Many applications require protection against both fault injection and side channel attacks. The doubling of the \(\phi \) function evaluations due to embedding suggests an increase in leakage. Regazzoni et al. [26] showed that, in the context of an AES S-box, various error detection mechanisms increase the vulnerability to power analysis attacks. Using a similar approach, Cojocar et al. [10] investigated the effect of instruction duplication and ineffective faults and their contribution to the overall side channel leakage. Both works note that standard side channel attacks, such as univariate correlation power analysis or even templates, are often unable to exploit the increase in leakage due to fault analysis countermeasures. In order to exploit this redundancy, horizontal attacks should be considered.

We investigate the impact of the code-abiding technique on the side channel attack vulnerability of \(\textsc {Friet-P}\) with Soft Analytical Side Channel Attacks (SASCA) [33]. SASCA is a horizontal type of side channel attack based on the Belief Propagation (BP) algorithm [22]. The structure of SASCA allows exploitation of leakage of any instruction/gate and for our case it can also take advantage of the parity limb (up to XOR limitation studied in [20, 21]).

Our SASCA evaluation has the following goals:

  • Assess the increase in leakage between \(\textsc {Friet-PC}\) and \(\textsc {Friet-P}\).

  • Compare the side channel leakage of \(\textsc {Friet-P}\) with that of a duplication \(\textsc {Friet-PC}\).

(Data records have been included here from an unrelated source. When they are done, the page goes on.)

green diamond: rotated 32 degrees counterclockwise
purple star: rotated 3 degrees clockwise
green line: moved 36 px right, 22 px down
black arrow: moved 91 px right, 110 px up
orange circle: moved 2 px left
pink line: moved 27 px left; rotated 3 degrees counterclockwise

We simulate the leakage measurements of each 1-bit intermediate variable v using a Normal distribution \( \mathcal {N}(v,\sigma ^2)\), where the mean is the identity leakage function of the variable and the standard deviation \(\sigma \) is the same for all variables. The goal of the attack is to retrieve the value of bit \(b_0\) of the initial state. Attacks are similar for other bits, and can be recovered with independent attacks in order to reduce computational cost of SASCA.

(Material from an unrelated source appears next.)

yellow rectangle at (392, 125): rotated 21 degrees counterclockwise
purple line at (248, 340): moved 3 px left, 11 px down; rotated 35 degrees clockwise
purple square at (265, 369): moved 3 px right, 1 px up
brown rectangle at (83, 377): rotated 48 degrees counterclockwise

Figure 6 shows average success rate of simulated experiments for \(SNR = 0.1\) in function of the number of traces used for the attack. Analyzing how fast the different success rates converge to 1, we can make three observations.

  • BP converges to success rate 1 faster on \(\textsc {Friet-P}\) than on \(\textsc {Friet-PC}\). Using SASCA we are able to observe and quantify the extra leakage penalty that is incurred by the fault-detecting extension.

  • BP on \(\textsc {Friet-P}\) converges slower than on duplicated \(\textsc {Friet-PC}\). Hence, our code-abiding leads to less exploitable leakage than duplication. As a result, considering side channel and fault injection attacks jointly, \(\textsc {Friet-P}\) offers a better overall security level than duplicated \(\textsc {Friet-PC}\).

  • We underline the need for such horizontal exploitation. The limited scope of standard techniques such as univariate correlation and templates can produce misleading results. Most forms of redundancy (such as the CRAFT/ \(\textsc {Friet-P}\) error-detecting codes, the IIR method or duplication) can remain undetected without horizontal techniques that can cause extra leakage.

Fig. 6.
figure 6

Success rate of simulated SASCA

9 Conclusions and Future Work

We have presented a novel method to design cryptographic permutations and block ciphers such that they have efficient fault-detecting implementations by building code-abiding permutations and embedding a permutation in that. By a judicious choice of components, these permutations can be very lightweight, as demonstrated by our permutation \(\textsc {Friet-P}\) that can be used to build an AE scheme \(\textsc {Friet}\) offering 128 bits of claimed security. The result can compete with similar schemes that do not offer efficient protection against faults. We have evaluated the fault detection capabilities of \(\textsc {Friet-P}\) in two instantiations and those results are very encouraging. As for the protection against side channel attacks, we only see a slight increase in leakage due to our embedding technique. All in all, this design method seems to be a very promising research avenue.